VTune, when fully configured for your application and operating system, can identify performance issues at several levels of granularity from system-level to microarchitecture-level. As a tool for developers, it is extremely valuable since it has a global view at all granularities. OS performance counters can also be monitored and correlated to instruction-level hotspots. By using this correlation, we can answer questions such as "When the memory use in our system begins to ramp, what happens to our applications CPU usage?" If the source code in your test application is hooked into the VTune application, we can also drill down from the application level into threads and down to code functions.
It is impossible to outline all the features of VTune and indeed many of these tools described in this paper, however, the interested reader is directed to the references.
Intel Thread Checker
The Intel Thread Checker is a plug-in for the VTune debugging environment. It can be used to locate hard to find threading errors such as race conditions and deadlocks.
The system activity reporter (sar) is a lightweight open source tool licensed under GPL that is used for collecting system-wide performance measures. The tool is generally installed by default on Linux, however, sometimes it may need to be installed using the sysstats package. Like top and ps, sar collects data from operating system counters via the proc file system. It provides performance data at system-level granularity reporting on a wide variety of metrics such as CPU usage, disk IO, memory, network IO, and IRQ. The tool can update these values at intervals of a minimum of 1 second.
sar can only provide information at system-level granularity and is used only to provide snapshots and overviews of overall system performance.
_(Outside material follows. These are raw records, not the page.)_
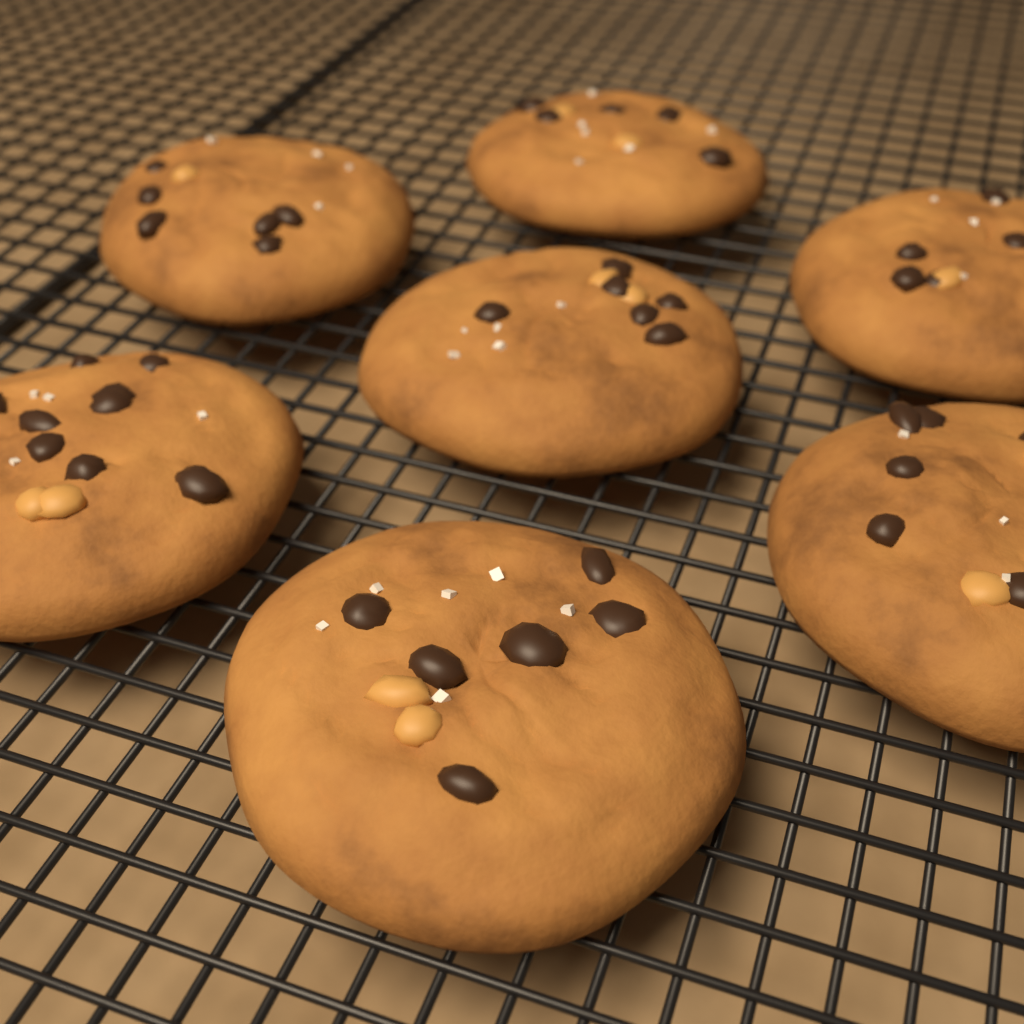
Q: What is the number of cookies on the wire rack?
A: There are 7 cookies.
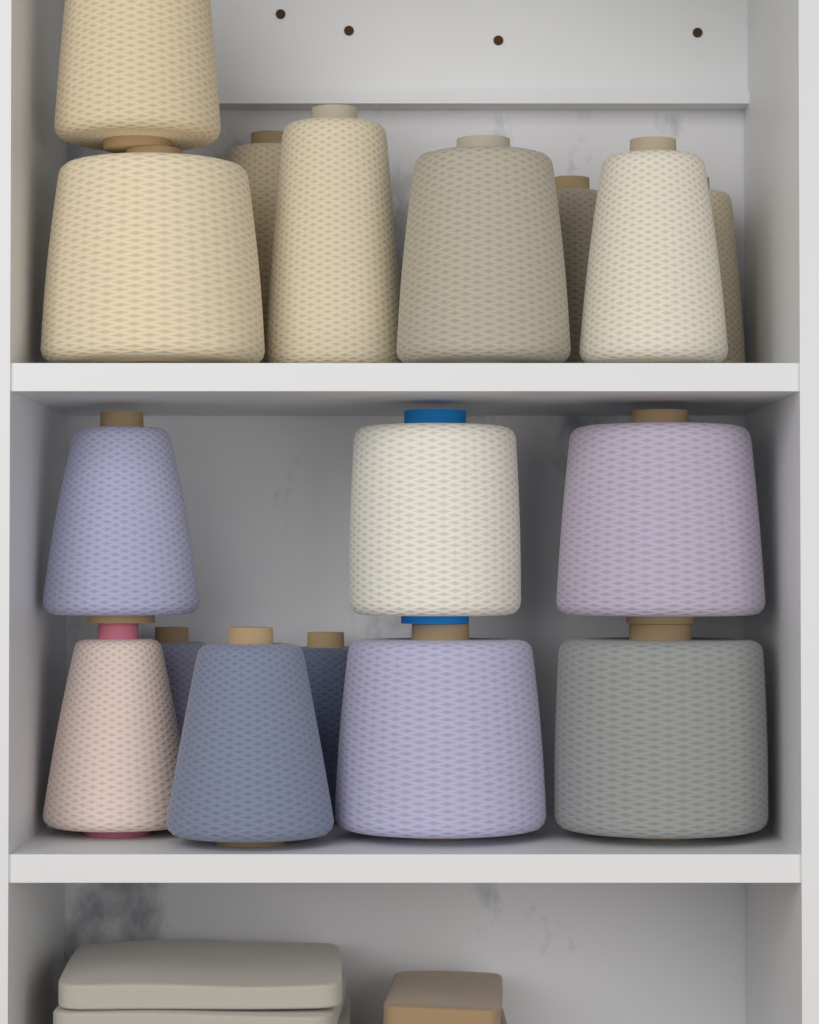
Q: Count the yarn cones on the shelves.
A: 17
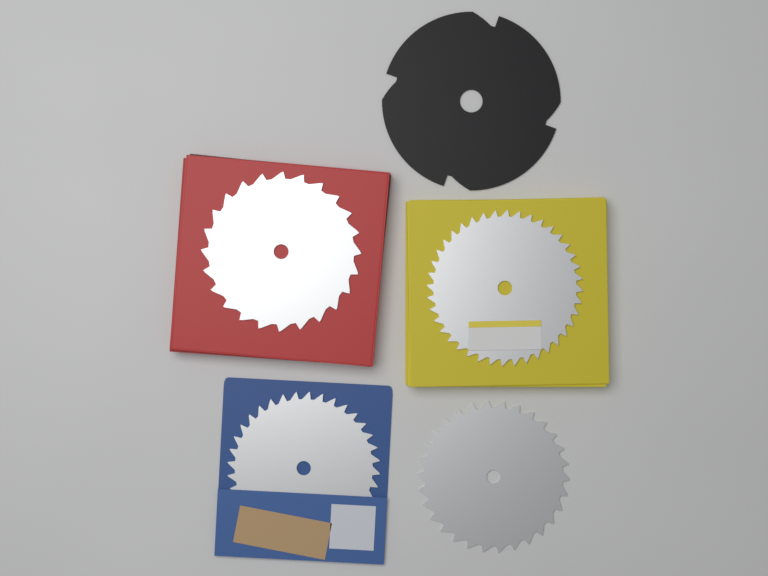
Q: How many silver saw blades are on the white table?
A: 4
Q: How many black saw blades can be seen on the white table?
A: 1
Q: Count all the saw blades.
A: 5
Spurious or unexpected measurements from sar can be a first indication of performance issues of the system as a whole or of a single process or group of processes. It can be configured to run in the background, constantly providing a readily accessible database of system performance at any second during the day.
Linux Trace Toolkit (LTT) consists of a kernel patch and tool chain that gives the user the ability to trace events on the system. These events can be system kernel events (such as context switches, or system calls, and so on) or any application-level event. It is GPL licensed and has minimum impact to the run-time performance of traced applications. It can be used to isolate performance problems on parallel and real-time systems and analyze application timing. Any code that the user would like to be analyzed needs to be recompiled to be instrumented by LTT.
Alternatively, LTTng (Next Generation) is also available, which adds features such as a GUI Trace Viewer. See Figure 9.
The iostat command is used for monitoring system input/output block device loading. With multiple block devices in the system, it can be useful to determine which device(s) is currently the bottleneck. iostat provides a per device view of the number of transfers per second on each device as well as read and write rates. See Figure 10, for an example of the "extended iostat device" only output during a large file copy. Note: Observe the temporary increase in device activity while the file was being copied.
iotop is a Python program with a top-like user interface that can be used to associate processes with I/O. It requires Python version 2.5 or greater and a Linux kernel version 2.6.20 or later with the TASK_DELAY_ACCT and TASK_IO_ACCOUNTING options enabled. Therefore, a potential recompilation of the kernel may be required if these options have not been enabled by default. iotop is licensed under GPL. iotop provides data regarding the amount of Disk IO occurring within the system on a per process basis. This lets users determine which applications are using the disk(s) the most.